The announcement of an acclaimed MSU president-elect should raise questions as to why no one is running for MSU positions
Graphic By Nigel Mathias/Contributor
By: Belinda Tam, Contributor
On Jan. 26, 2021, it was announced that Denver Della-Vedova was acclaimed for the position of McMaster Students Union president for the 2021-2022 academic year.
Taking into account both world events and student’s everyday lives, this news may not be on the top of everyone’s mind at the moment. Knowing that this semester is a continuation of a time where the majority of classes are being conducted online — besides a small subset of students being on campus — there’s no doubt that students have been pouring more time into their studies.
Since an acclamation hasn’t occurred within at least 40 years, it’s important to discuss the barriers in running an election. There are multiple rules in place for running candidates, which can pose as a potential financial barrier if you get fined.
Depending on the position the person is running for, guidelines and rules can vary. Violation of election rules may cause you to be fined unless you go through an appeal process. Furthermore, there is the issue of having financial accessibility if a candidate racks up lots of fines, which in turn may stop them from wanting to run.
With that said, there is actually a lot of work to be done when running for one of these positions. In previous presidential elections, candidates often take time off from class, especially for the campaigning period in order to inform the general student population about their mission and what they are hoping to do when elected.

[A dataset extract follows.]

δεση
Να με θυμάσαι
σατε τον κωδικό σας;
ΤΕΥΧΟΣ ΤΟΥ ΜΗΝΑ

When taking time off from class and possibly even work, not only does the student have to put in extra time and effort to catch up but this time off may also impact evaluations at work as well as testing in courses. Based on the amount of time required to dedicate yourself to running, this may also eliminate more candidates from applying.
In addition, the candidate also often makes a campaign team and has to coordinate the more minor details such as making sure someone was always present at their campaign table.

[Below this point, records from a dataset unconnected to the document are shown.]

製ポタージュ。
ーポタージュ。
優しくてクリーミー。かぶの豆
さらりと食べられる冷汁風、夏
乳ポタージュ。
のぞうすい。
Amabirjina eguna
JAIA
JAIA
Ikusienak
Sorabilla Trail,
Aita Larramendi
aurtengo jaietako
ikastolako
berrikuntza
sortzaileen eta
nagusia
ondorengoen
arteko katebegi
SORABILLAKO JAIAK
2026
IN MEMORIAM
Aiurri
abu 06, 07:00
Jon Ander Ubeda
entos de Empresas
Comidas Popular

With that being said, having a team does alleviate the workload but much work is to be done at the beginning of this process when it comes to planning your campaign, as well as managing the team.
This is a lot to handle in conjunction with coursework and personal life. With this level of commitment and time invested, candidates seem to be willing to do whatever it takes to get the position.
Another important note is that you may have a better chance of winning the election if you are more involved and connected with people in the MSU.
Previous presidents such as Ikram Farah, Josh Marando and Giancarlo Da-Ré were all heavily involved in the MSU, which may have had a role in them winning since they had connections to others in the MSU.
As a result, they are more likely to know people who are in positions of power, so it’s easier for them to reach out and build their platform. While opinions may vary, having connections could mean that you have a better chance at winning.
However, we might be missing out on those in the student population who want to run — and might actually be good at the job for that matter — but won’t win because they don’t have those connections.
If this indeed is the case, this means that there is a bias in the system. Those who choose to run by themselves are at a greater disadvantage compared to those who have connections with the predecessors in the role they are campaigning for.
With Della-Vedova’s acclamation of such an important role within the MSU, it is important to reflect on why this issue may have arisen in the first place. If elections aren’t accessible for anyone to run, we may see more acclamations in the future.